The most interesting part of this lockdown has to be when my mother comes home to ask us if we would like to volunteer for the house-to-house search for Lagos State to trace contact cases of covid-19.

I am an active volunteer for some NGOs, but the lockdown did not allow me help my NGO with the distribution of palliatives, so this was a way to help humanity.

Was I scared?

Yes,

Did I think I was going to contract the virus?

Yes. The experience doing this job was mixed, It was exciting for me to go out to streets in my local government where I had not been in my 22 years of living there, and also it was sad to see the living conditions to which I had been oblivious.

I resorted to telling myself I lived in the elite part of my local government. I did not grow up around these kind of buildings and living conditions. Seeing these places, I often came home with one story or the other; the job gave me access to the other side of life, my level of empathy increased and I tried my best to give out in any way that I could.

Many families have posted videos of bonding with themselves on social media. This is not the way it is in my home. We barely have time to bond or have family discussions or jump on the challenges trending on social media. We only come together to listen to the news. It is like parents are wired to frustrate you, one minute I am in a zoom meeting, the other, my mother is screaming at me to come and blend pepper or increase the volume of the radio beside her. It can be exhausting at times.
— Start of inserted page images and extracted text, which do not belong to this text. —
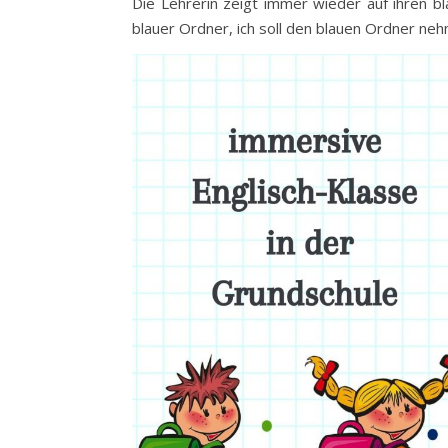
Die Lehrerin zeigt immer wieder auf ihren bl
blauer Ordner, ich soll den blauen Ordner ne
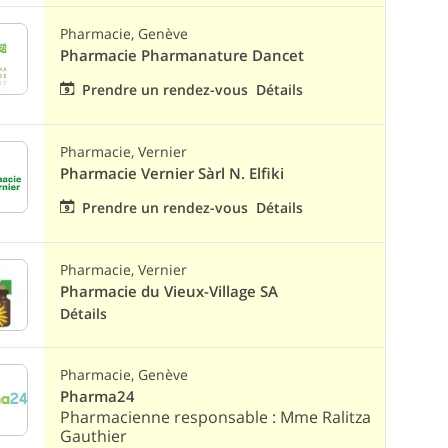
Pharmacie, Genève
Pharmacie Pharmanature Dancet
Prendre un rendez-vous
Détails
Pharmacie, Vernier
Pharmacie Vernier Sàrl N. Elfiki
Prendre un rendez-vous
Détails
Pharmacie, Vernier
Pharmacie du Vieux-Village SA
Détails
Pharmacie, Genève
Pharma24
Pharmacienne responsable : Mme Ralitza
Gauthier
The real truth is that I live in constant fear. I do not know about my siblings, but I would like to say we have found a way to mask our feelings. We barely talk about the future after the pandemic. My mother goes out everyday and I am scared she may come back one day testing positive. It is hard to voice out these fears considering how religious we are in Africa; I may end up getting baptized with anointing oil for even thinking of that but it lies in the deepest part of my thoughts. Laugh out loud.

I often wonder what life will be like if I lose my mother or anybody else to this pandemic. The only show of anything close to anxiety and fear of the virus is that we always sanitize the hands of visitors, thoroughly clean my mother’s gadgets and handbags when she comes in.

The lockdown has been eased and I cannot but live in constant fear that if someone in my family does not contract the virus, my neighbours may contract it from work or one of these visitors my parents keep allowing in may spread the virus.

Nevertheless, my brother and I have been adding to our skills and serially applying for remote jobs to add to our income since we do not know when this will blow over. The adverse effect on the economy and what the future holds is uncertain and I cannot help but think of the survival of humanity. The fear of the average Nigerian right now is job security for those who still have jobs and what the future holds.

                                                                                                                ADEBAYO-IGE BARAKAT OMOTOLANI.